§ REQUIRED ACTIONS
1. In the lockdown diary below, what event triggered a set of events the writer says they are still struggling with?
2. Write the next part of the lockdown diary below, picking up after its final sentence.

§ TEXT SHOWN
■ ■ ■ ■
Covid stories part 10 (Fathers day, family, Golliwogs, West Ham)

Richard B
5 min readJun 21, 2020

Sunday 21 June.

Well it’s over isn’t it? You might think so if you judge ‘it’ by the amount of cars on the road, and the amount of people who seem to have entirely given up on any semblance of social distancing.

This week felt like many others during lockdown, but for all that was pretty decent. Work seemed quite intense (Food and You going into the field in 3 weeks, much to-do about a forthcoming publication, perhaps more about that next week, am I going back to DWP?). Tennis with Joe — it’s always the trips to and from tennis that I love as much as the tennis. You can even see Carol partaking!

He was so proudly telling me he was back off to school tomorrow (Rebecka and Dan are key workers) and he will be in a class with Mr P, a year 5er, some year 4ers and some friends from his own year. Feels instinctively the right thing to do for him — he will go back three days a week and will get some socialisation even if they aren’t his besties. Carol and I have been eating better. Carol has made some absolutely belting lunches and evening meals, which have almost all being vegan (actually vegetarian, from the look of the feta cheese!)

The weather has been off and on. I haven’t run as much. I need to get outside exercise more. And go to sleep at a reasonable time. Quiz night on Wednesday triggered a set of events I’m still struggling with.

After the quiz, we moved on to topics around the recent BLM. There was some challenge going around on the excuses of ‘but that was of its time’ — discussions which seemed to try to justify ‘Golliwogs’ on the side of marmalade jars (which I remember well), that Alf Garnett was ‘satire’ just like Fawlty Towers. Oh dear. Oh dear. Oh fuck.
■ ■ ■ ■
[Saved data entries]
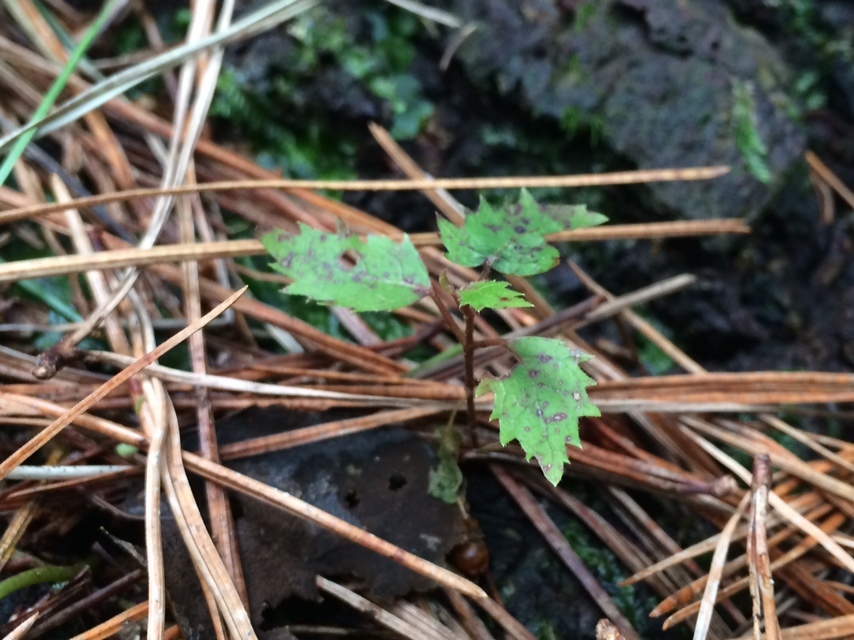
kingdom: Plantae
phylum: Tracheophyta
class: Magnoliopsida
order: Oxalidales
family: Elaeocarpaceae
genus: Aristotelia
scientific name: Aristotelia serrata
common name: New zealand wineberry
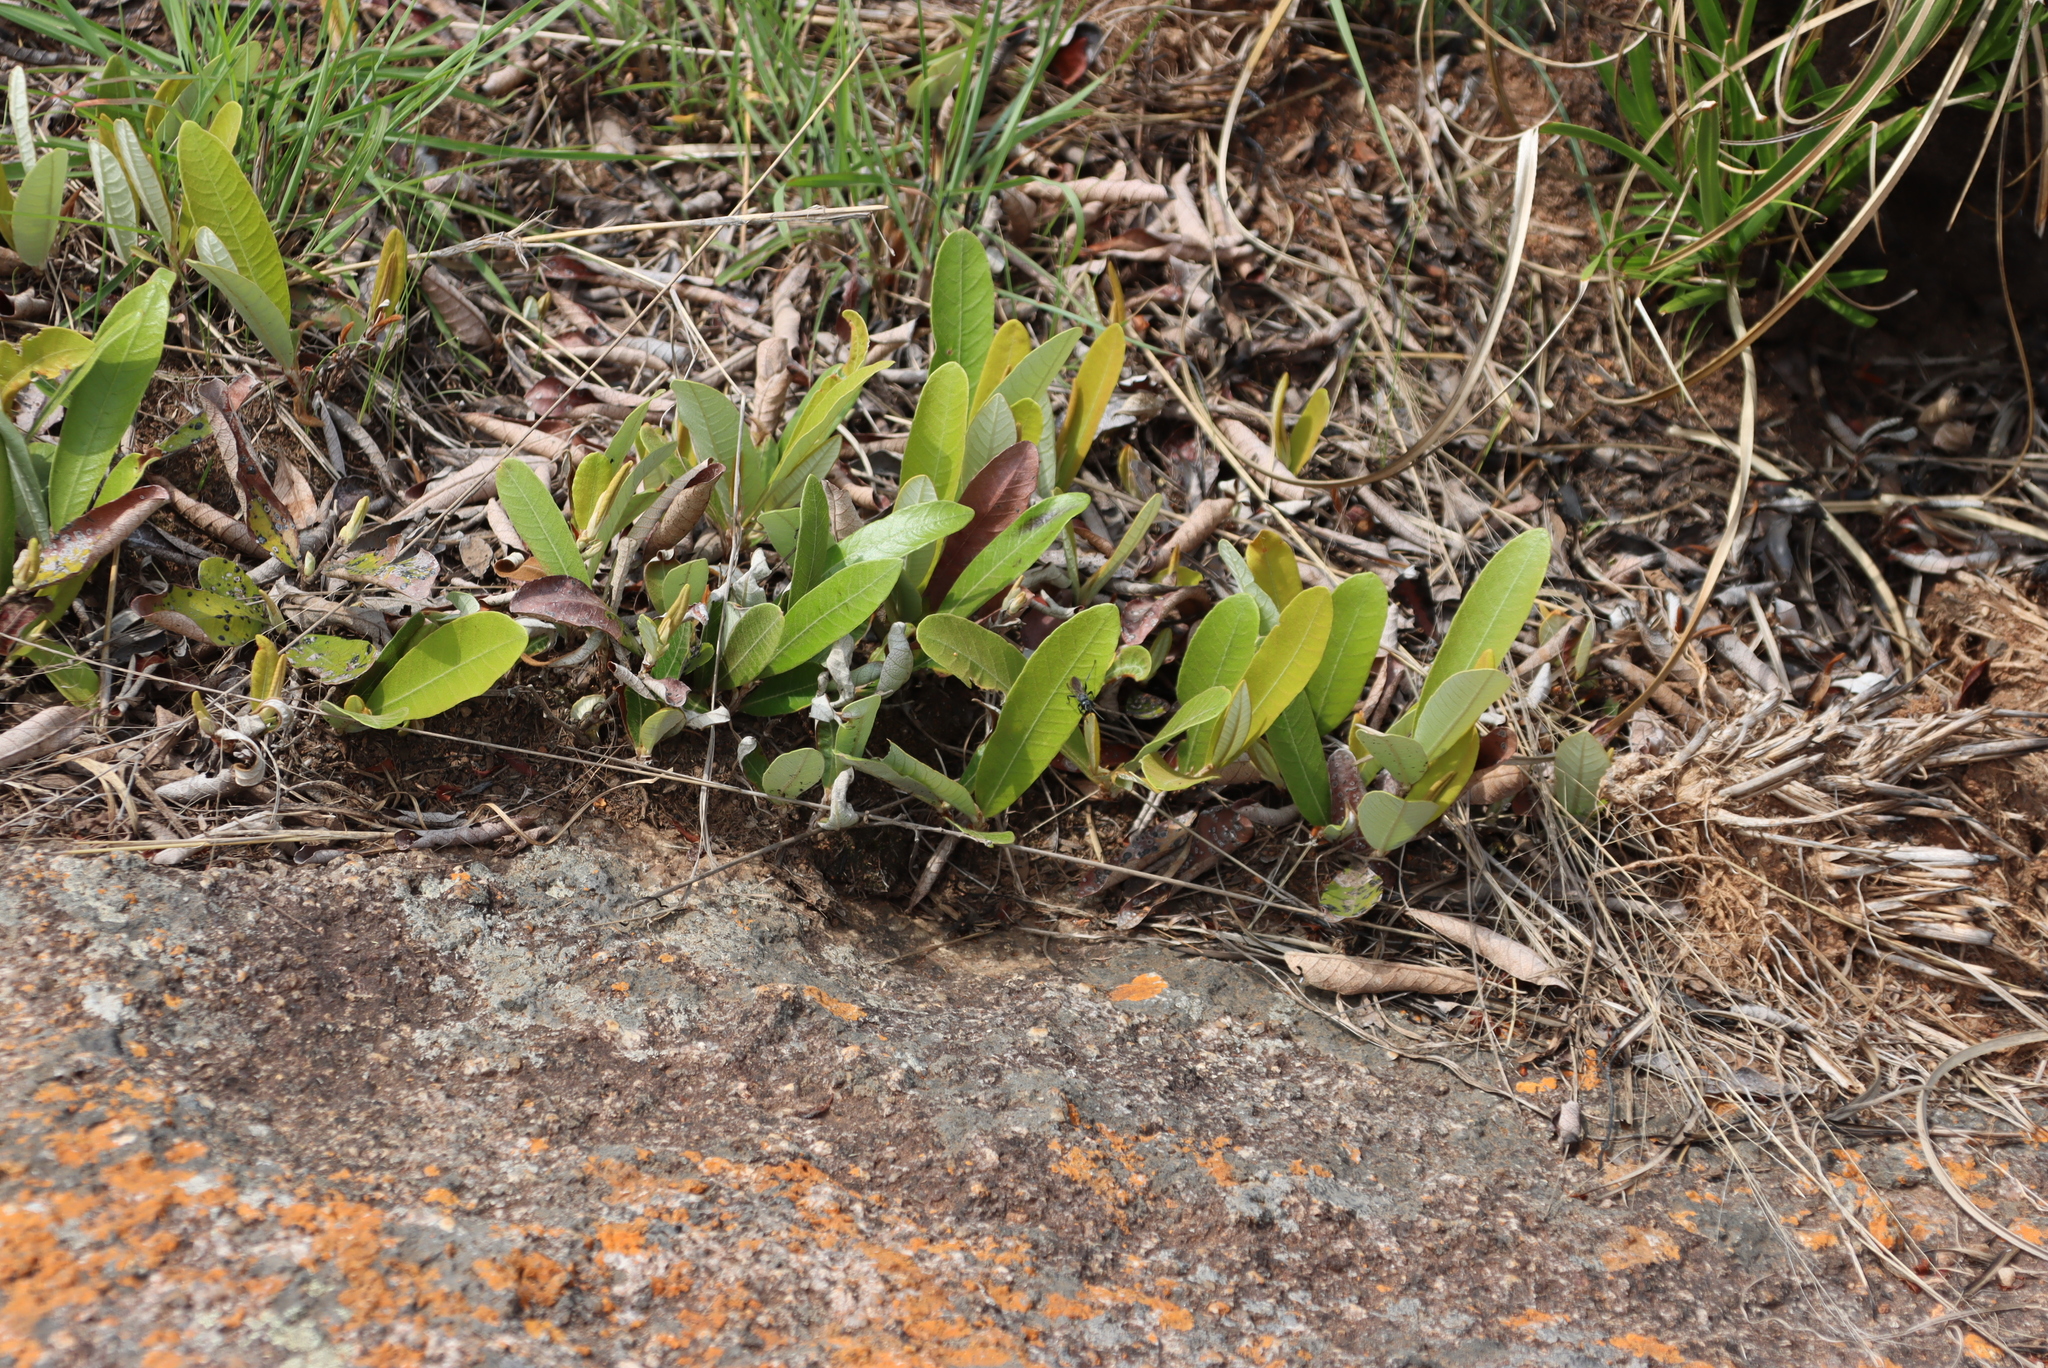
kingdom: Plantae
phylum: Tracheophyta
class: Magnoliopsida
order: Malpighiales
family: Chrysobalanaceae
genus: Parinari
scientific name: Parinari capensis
■ ■ ■ ■
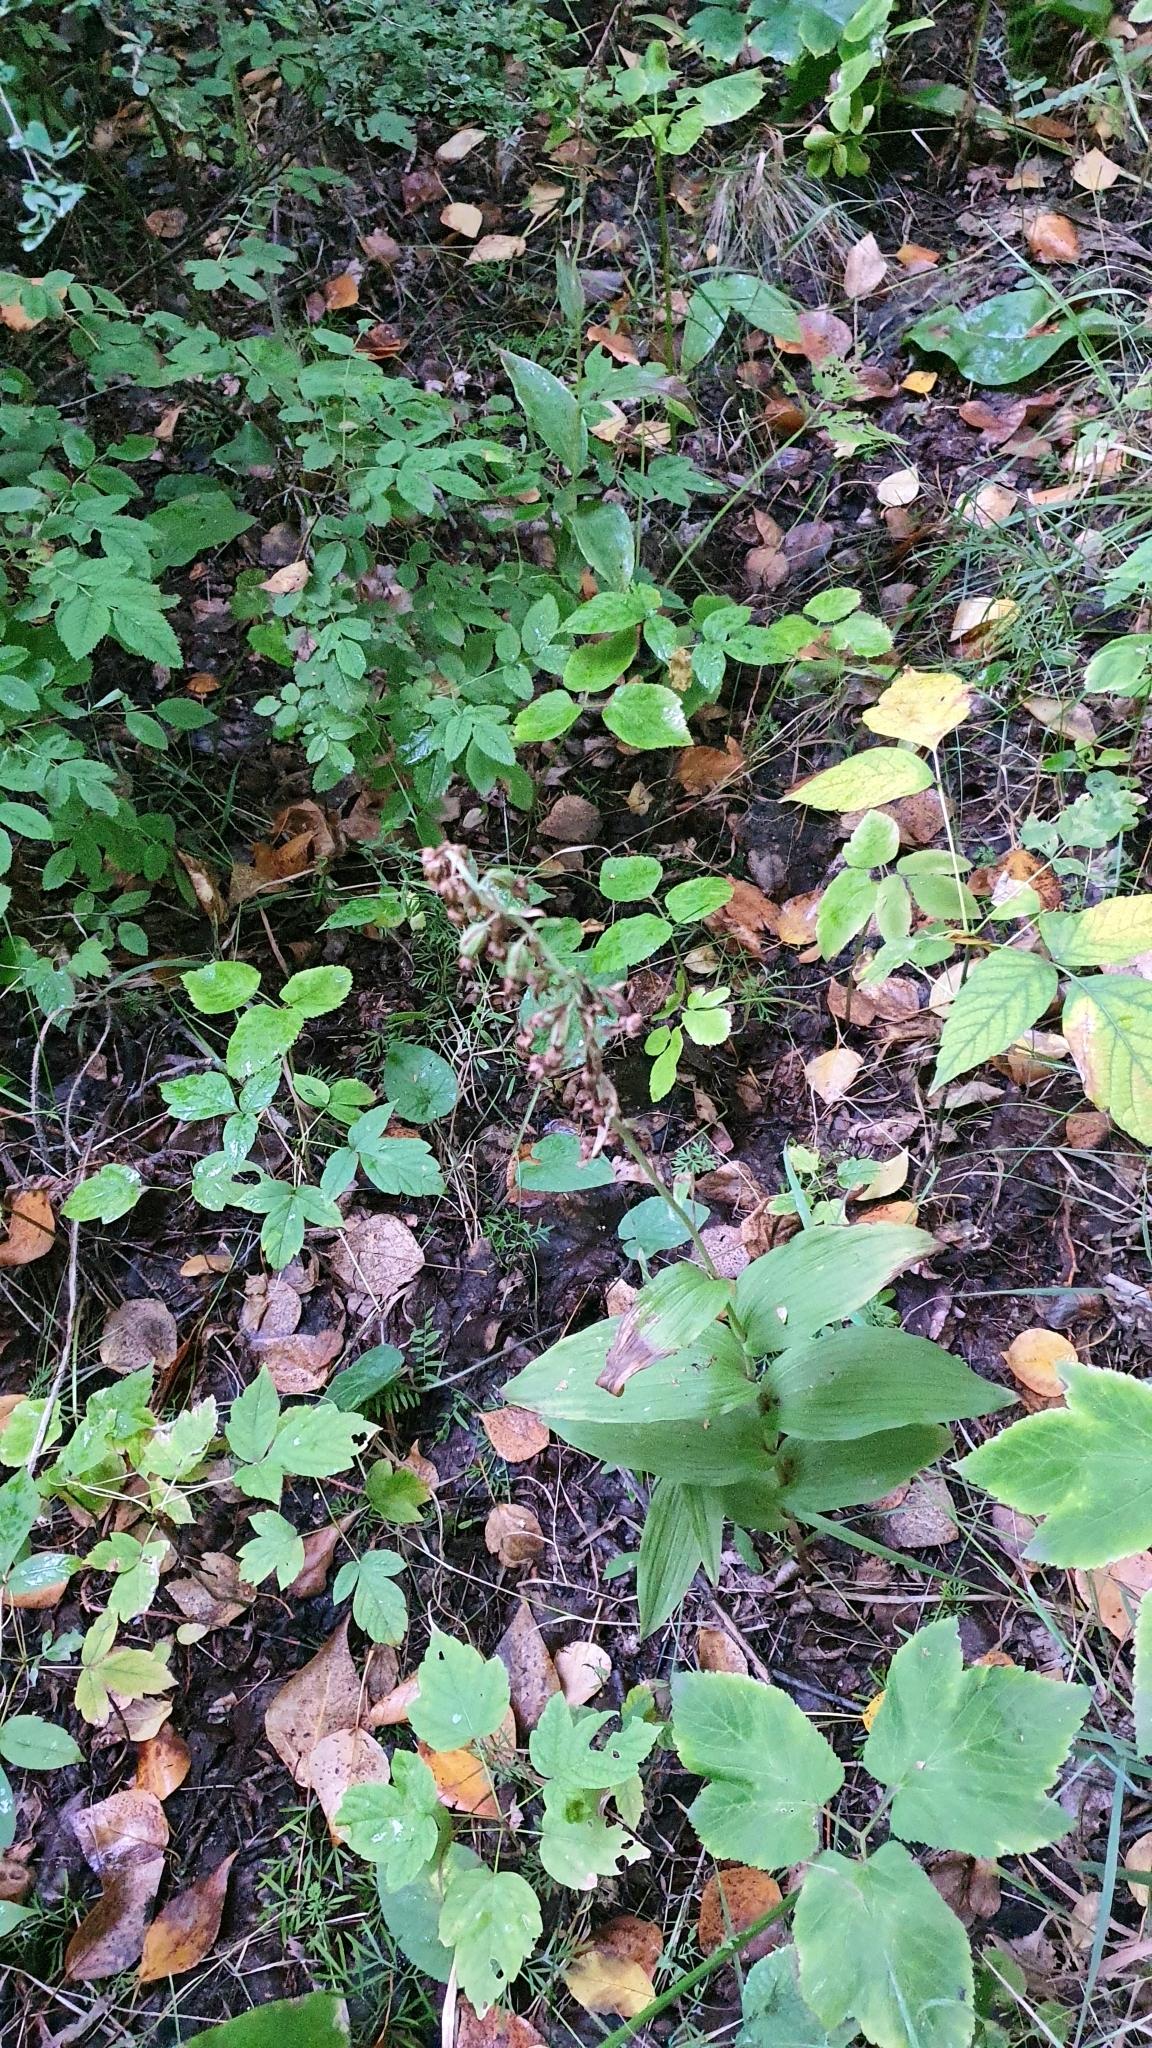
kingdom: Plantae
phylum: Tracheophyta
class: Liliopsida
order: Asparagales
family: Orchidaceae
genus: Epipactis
■ ■ ■ ■
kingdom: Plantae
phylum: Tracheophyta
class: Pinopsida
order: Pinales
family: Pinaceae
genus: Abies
■ ■ ■ ■
§ PER-TASK OUTPUTS
1. Quiz night on Wednesday.

2.
History — and more importantly teaching — should surely be the practice of freedom of thought, to critically interrogate and ask questions about why things are the way they are. It should never be that traditional pedagogy, that banking model of education. The learner should be a co-creator of knowledge and moving back to history, it can be re-created, questioned, critiqued, re-invented. It is never static.

The follow-up from what seemed marginally intense (hearing someone you care for express those views, even if predictable, is still upsetting) proved perhaps even more painful. I received a message yesterday from someone I love so much and just burst quite uncontrollably into tears (and now I use Sertraline, I barely ever cry at all!). It’s quite hard writing about it, is it cathartic or is it perhaps a form of self-harm? And whilst it feels in some ways selfish and about me, their interpretation of family history is just so different to mine and it feels hard because it feels as if they want to be neutral (I kind of get that), but it feels so much like a betrayal of what happened and Carol and I experienced. It’s complex as all family stuff often is, and perhaps their neutrality is there to protect themselves from interrogating their childhood and adulthood. Or perhaps I’m guilty of missing the very point that I made above. Even family history is contested, experienced so differently. But it still hurts like fuck.

More positively, I received some unbelievably kind messages both before and after — quite separately to this. Jennifer must be the kindest, most selfless sister-in-law anyone could ever dream of having. And Jess sent me some gorgeous messages. She sent the most lovely Fathers Day card, with incredible homemade disaranno truffles.

And we’re meeting up for Fathers Day later on in the park too with Rebecka, Dan, Joe, Jess and Tom. What more could you ask for?

Final point — the Premier League was back this week. West Ham played last night. I am surprised it came back as I think I articulated before. It feels wrong. And not just because West Ham were as flaccid as they were before the break (they lost 2–0 and seem likely to be relegated). It feels like everyone is going through the motions.

But I smiled and felt proud. Ed sent me some beautiful whatsapps. To be called ‘influential’ in persuading my fairy godson to support West Ham (should I be proud or ashamed?!!), to still be talking about it when he is going grey … I love him. What a guy!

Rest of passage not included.